STUDY TEXT:
....

Crude oil-derived fuels contain aromatic compounds such as thiophene and its derivatives, which are forms of sulphur that are difficult to remove. Hydrodesulphurisation (HDS) is a catalytic chemical process used to remove sulphur from refined petroleum products. Typical catalysts used in HDS include sulphided Ni-Mo and Co-Mo active components supported on alumina. Traditional HDS processes create H2 S gas that needs to be scrubbed downstream.
Diesel hydrotreating (DHT) or catalytic hydrogen treating is mainly used to reduce undesirable species from straight-run diesel fraction by selectively reacting these species with hydrogen in a reactor at elevated temperatures and at moderate pressures.
RATE has studied three different projects related to this topic as described in the following sections.
Project 1
In project 1, a shipping terminal located in the USA, where environmental regulations are very tight, would like to reduce the sulphur content of the fuels it supplies to ships. Since the terminal does not have any processing units, to supply clean fuel would require high investment costs to install a large hydrotreater and a large sulphur block.
RATE’s proposal included the installation of a new hydrotreater, followed by an amine unit and the sulphur recovery unit plus all the utilities and required catalysts and chemicals. The new SRU/TGU would have a capacity of about 250 t/d. The required hydrotreater was a large unit. By the time the study was completed the capital cost for this grass root facility was significantly high. The conventional tail gas unit was therefore changed to produce ammonium thiosulphate solution, a product that can be sold and is profitable. This had the benefit of reducing the capital cost and providing a faster return on investment. The final decision has not yet been made.

....

TASK SET:
(A) According to the fuel desulfurization passage, what capacity would the new SRU/TGU have?
(B) Reproduce verbatim the portion of the fuel desulfurization passage that begins at the words "RATE’s proposal included" and stops after "yet been made.".
The material after this sentence is separate from the fuel desulfurization passage.

DATA EXCERPT:
....

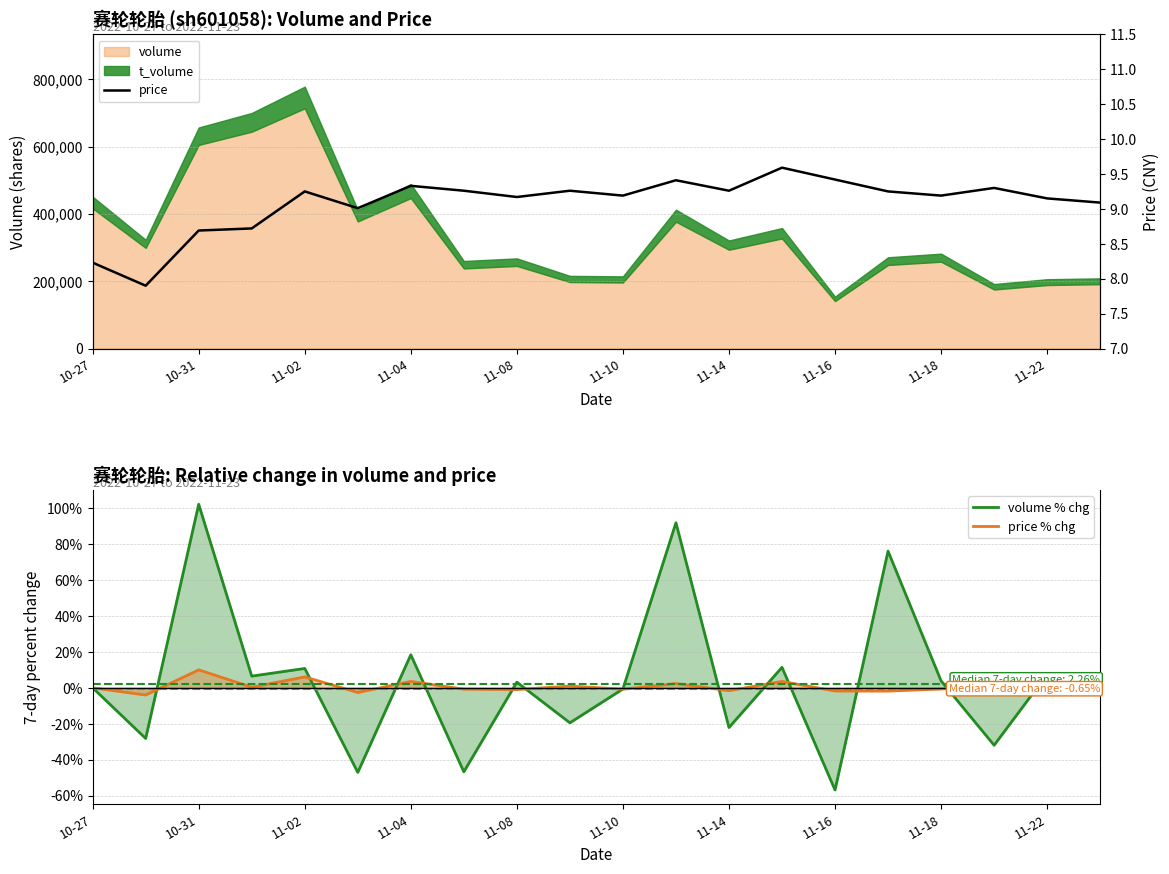

What is the maximum value for volume % chg?

102.2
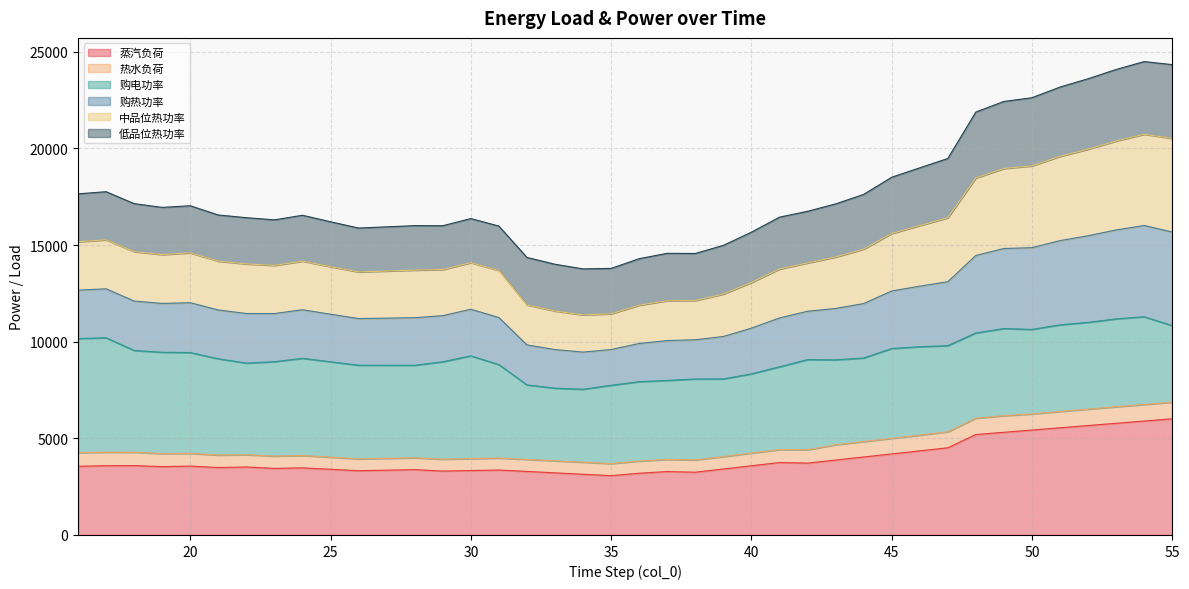

What is the spread (max minus min) of values at 27?

12590.5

....

PROBLEM SOLUTIONS:
(A) The new SRU/TGU would have a capacity of about 250 t/d.

(B)
RATE’s proposal included the installation of a new hydrotreater, followed by an amine unit and the sulphur recovery unit plus all the utilities and required catalysts and chemicals. The new SRU/TGU would have a capacity of about 250 t/d. The required hydrotreater was a large unit. By the time the study was completed the capital cost for this grass root facility was significantly high. The conventional tail gas unit was therefore changed to produce ammonium thiosulphate solution, a product that can be sold and is profitable. This had the benefit of reducing the capital cost and providing a faster return on investment. The final decision has not yet been made.